While, it was clear from almost day 1 that Labour has huge competency issues (cue a million and 1 working groups…), an inability to manage the bureaucracy and an addiction to policy announcements, chucking money at problems as a solution and no thought for the practicalities of implementation, it took several years for the brilliantly implemented Ardern imagery wholeheartedly supported by a strongly left learning media in cheerleader mode ("I mean she had a baby as PM - so wonderful") to be recognised as a Pepper's Ghost. Labour managed to spend billions and billions extra while almost every single meaningful measure went backwards. And no, this cannot be laid at the feat of Covid.

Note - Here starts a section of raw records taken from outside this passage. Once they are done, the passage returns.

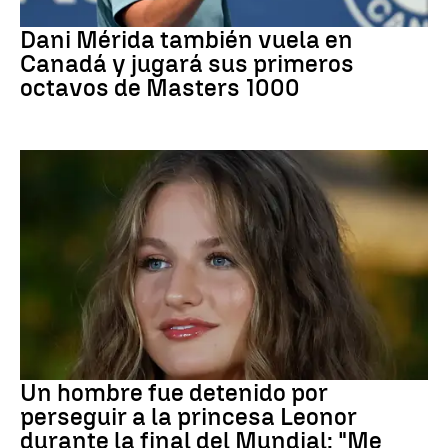
Tenis
Dani Mérida también vuela en
Canadá y jugará sus primeros
octavos de Masters 1000
Mundial 2026
Un hombre fue detenido por
perseguir a la princesa Leonor
durante la final del Mundial: "Me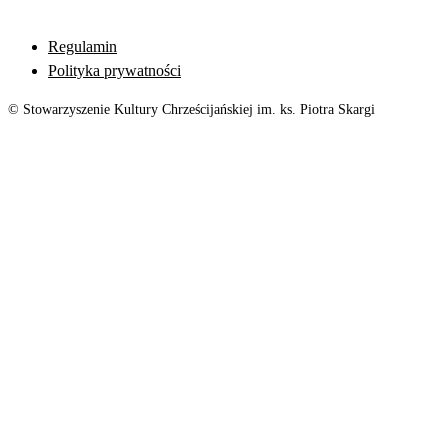
Regulamin
Polityka prywatności
© Stowarzyszenie Kultury Chrześcijańskiej im. ks. Piotra Skargi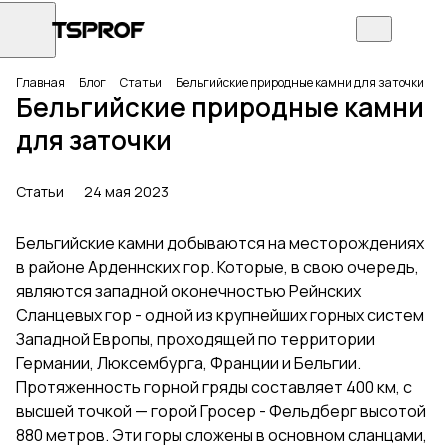
Главная
Блог
Статьи
Бельгийские природные камни для заточки
Бельгийские природные камни
для заточки
Статьи
24 мая 2023
Бельгийские камни добываются на месторождениях
в районе Арденнских гор. Которые, в свою очередь,
являются западной оконечностью Рейнских
Сланцевых гор - одной из крупнейших горных систем
Западной Европы, проходящей по территории
Германии, Люксембурга, Франции и Бельгии.
Протяженность горной гряды составляет 400 км, с
высшей точкой — горой Гросер - Фельдберг высотой
880 метров. Эти горы сложены в основном сланцами,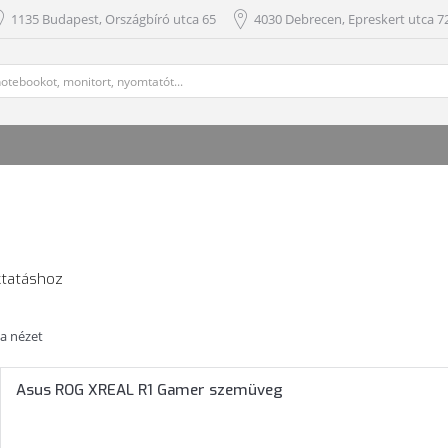
1135 Budapest, Országbíró utca 65
4030 Debrecen, Epreskert utca 72
ktatáshoz
ta nézet
Asus ROG XREAL R1 Gamer szemüveg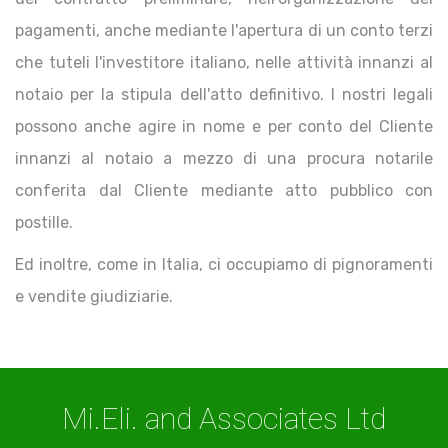
pagamenti, anche mediante l'apertura di un conto terzi
che tuteli l'investitore italiano, nelle attività innanzi al
notaio per la stipula dell'atto definitivo. I nostri legali
possono anche agire in nome e per conto del Cliente
innanzi al notaio a mezzo di una procura notarile
conferita dal Cliente mediante atto pubblico con
postille.
Ed inoltre, come in Italia, ci occupiamo di pignoramenti
e vendite giudiziarie.
Mi.Eli. and Associates Ltd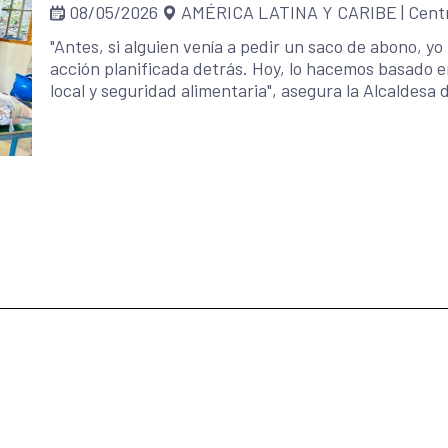
08/05/2026
AMÉRICA LATINA Y CARIBE
|
Cent
"Antes, si alguien venía a pedir un saco de abono, y
acción planificada detrás. Hoy, lo hacemos basado 
local y seguridad alimentaria", asegura la Alcaldesa
integra el enfoque en Seguridad Alimentaria Nutrici
municipio.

I’m surprised Chris attributes hostility to Labour predominantly down to Covid. I believe most have moved on but Kiwis really do not like being lied to and once it became clear NZ had been essentially gaslighted for 5-6 years with the active connivance of the media, there are an awful lot of the embarrassed who need to blame someone else for their naivety. Thus, the backlash is predictable and utterly deserved but memories are short in politics and the media are rallying en masse to support their favourites so I expect Labour to be back in the polls within a year or 3. Shame it can’t be longer as it is unlikely we’re going to see any change to the ‘spots’ on Labour in the near future.

One bright spot in all of this, the reputation of the media has also tanked and their influence reduced and the current borderline ‘screeching’ at the new government is being seen by many as further evidence of how they cannot be trusted. Hopefully, this may push them to focus on actual news and impartiality as opposed to opinion setting and moral proletysing. I doubt it. They appear to have the same tone-deafness and isolation from the rest of NZ Labour\Wellington does.

sumsuch said...

Enjoy your intelligence as ever. Mandates was what everyone did, but certainly debatable in retrospect.

You impale 'Chippy' and the Labour Party. Just what I thought. Something now deeply wrong about them. Warped.

Sean Jenner said...

Once again Chris you have eloquently described the ideological disconnect between the Labour government, and the citizenry, that became increasingly obvious to everyone, except those that inhabit the rarified environment of the Beehive. It's a great comfort to see real journalism still alive and well in your insightful observations, despite the generally decline of the fourth estate in this country.